Element location listings
****

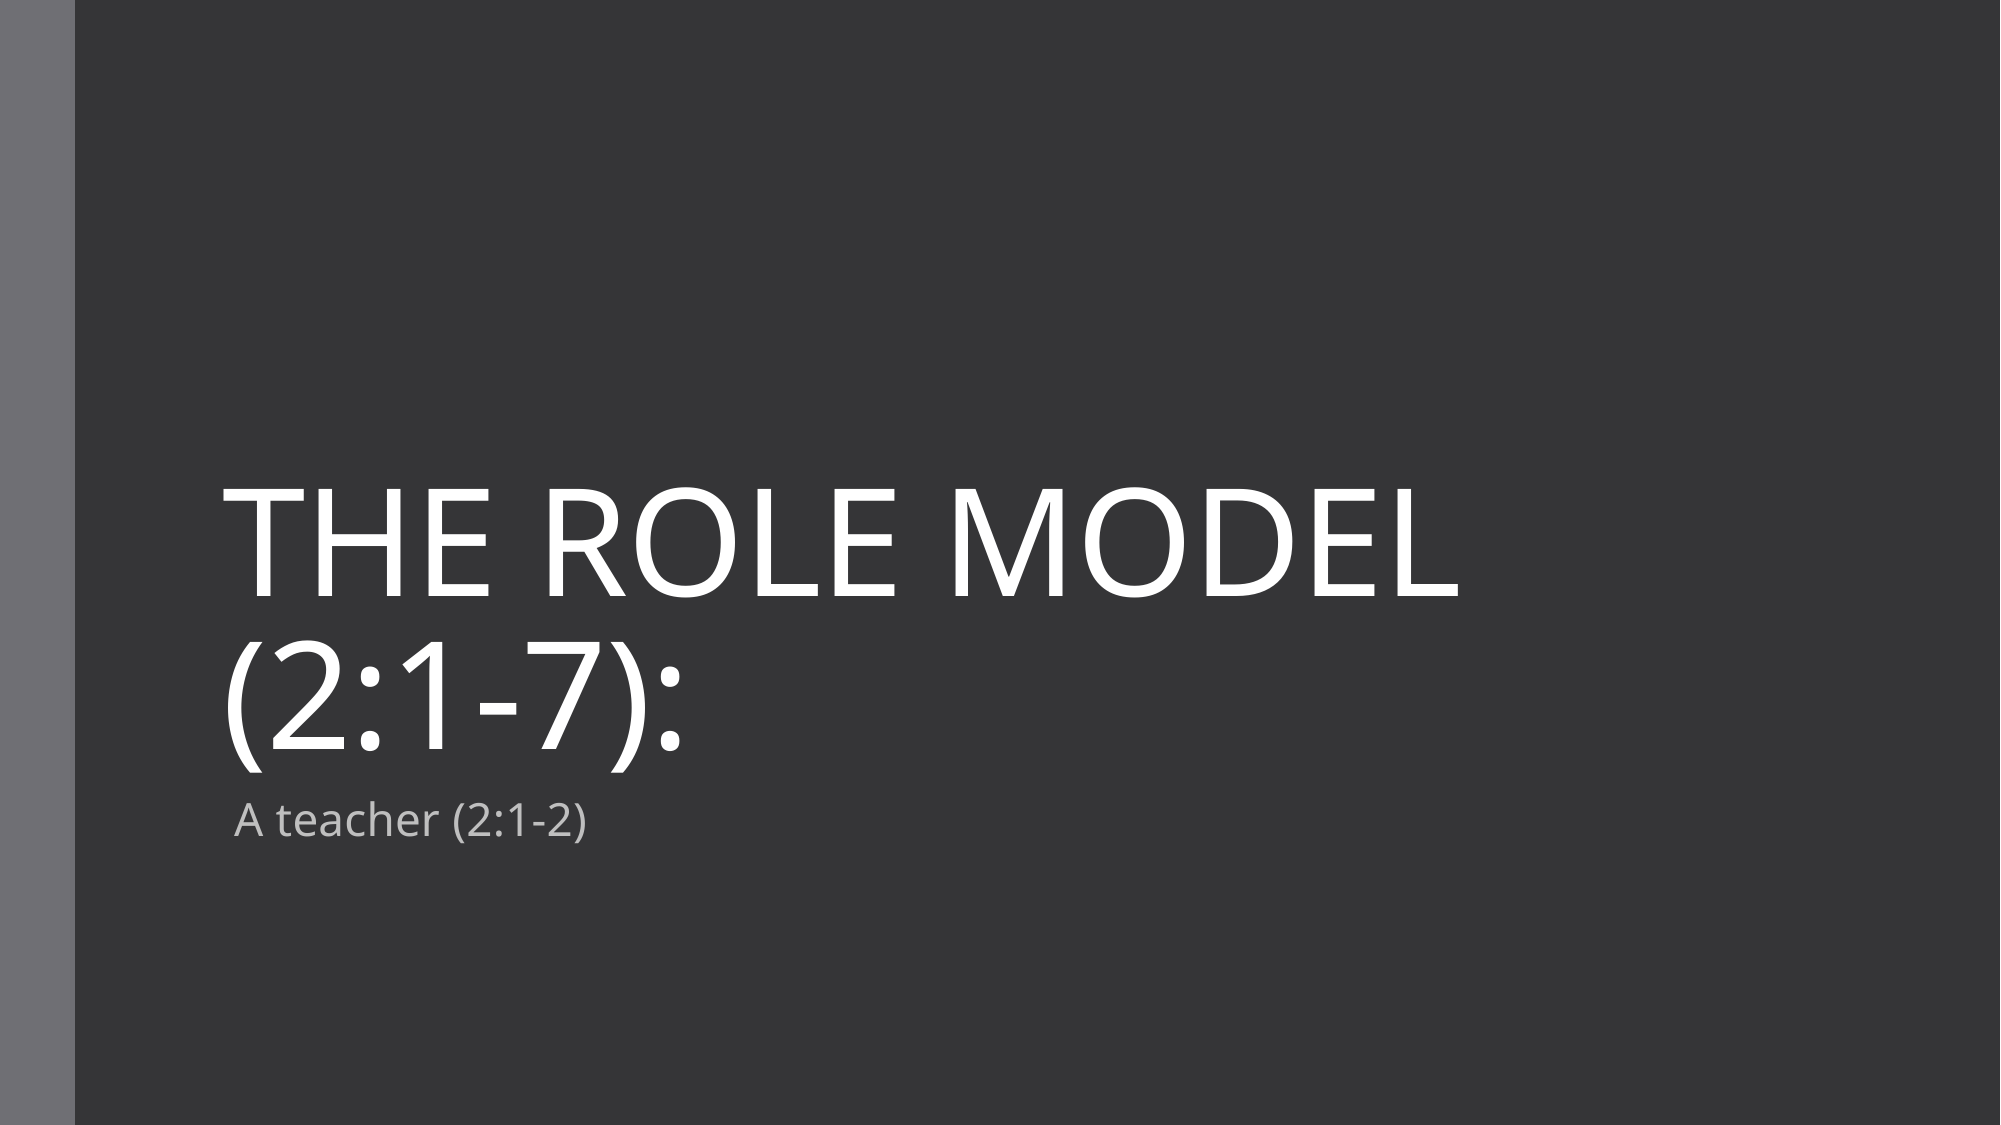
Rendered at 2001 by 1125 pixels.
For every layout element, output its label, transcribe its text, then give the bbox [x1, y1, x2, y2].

subtitle A teacher (2:1-2) [206, 787, 1752, 1066]
title THE ROLE MODEL (2:1-7): [206, 124, 1752, 787]
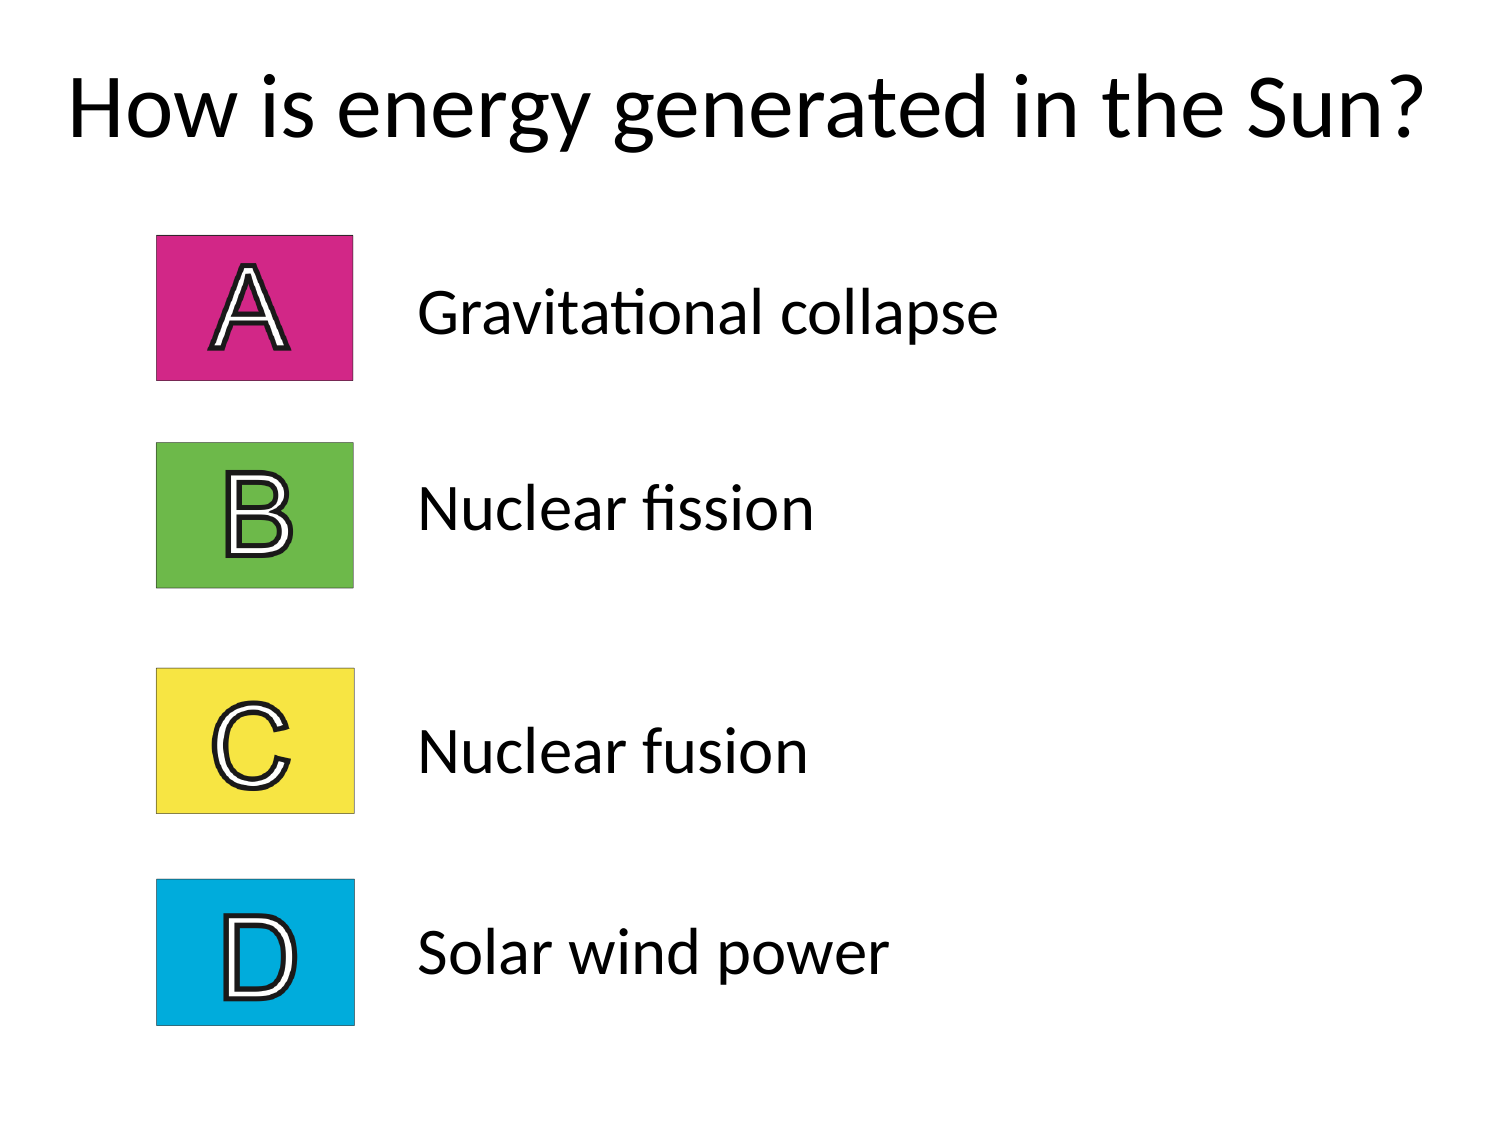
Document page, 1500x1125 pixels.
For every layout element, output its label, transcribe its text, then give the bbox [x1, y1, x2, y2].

title How is energy generated in the Sun? [46, 0, 1451, 236]
text_box Nuclear fission [402, 456, 1500, 552]
picture [154, 440, 355, 591]
picture [155, 877, 356, 1027]
text_box Nuclear fusion [402, 699, 1500, 795]
text_box Solar wind power [402, 900, 1500, 995]
picture [154, 232, 355, 383]
picture [154, 666, 356, 815]
text_box Gravitational collapse [402, 260, 1474, 356]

****

▶ [Exercise requirements]
Format every line of the material above as a Markdown table with the columns Row and Line, numbering the rows and omitting blank lines. Exclude the pictures from the answer.

▶ [Written response]
| Row | Line |
|---|---|
| 1 | Rendered at 2001 by 1125 pixels. |
| 2 | For every layout element, output its label, transcribe its text, then give the bbox [x1, y1, x2, y2]. |
| 3 | subtitle A teacher (2:1-2) [206, 787, 1752, 1066] |
| 4 | title THE ROLE MODEL (2:1-7): [206, 124, 1752, 787] |
| 5 | Document page, 1500x1125 pixels. |
| 6 | For every layout element, output its label, transcribe its text, then give the bbox [x1, y1, x2, y2]. |
| 7 | title How is energy generated in the Sun? [46, 0, 1451, 236] |
| 8 | text_box Nuclear fission [402, 456, 1500, 552] |
| 9 | picture [154, 440, 355, 591] |
| 10 | picture [155, 877, 356, 1027] |
| 11 | text_box Nuclear fusion [402, 699, 1500, 795] |
| 12 | text_box Solar wind power [402, 900, 1500, 995] |
| 13 | picture [154, 232, 355, 383] |
| 14 | picture [154, 666, 356, 815] |
| 15 | text_box Gravitational collapse [402, 260, 1474, 356] |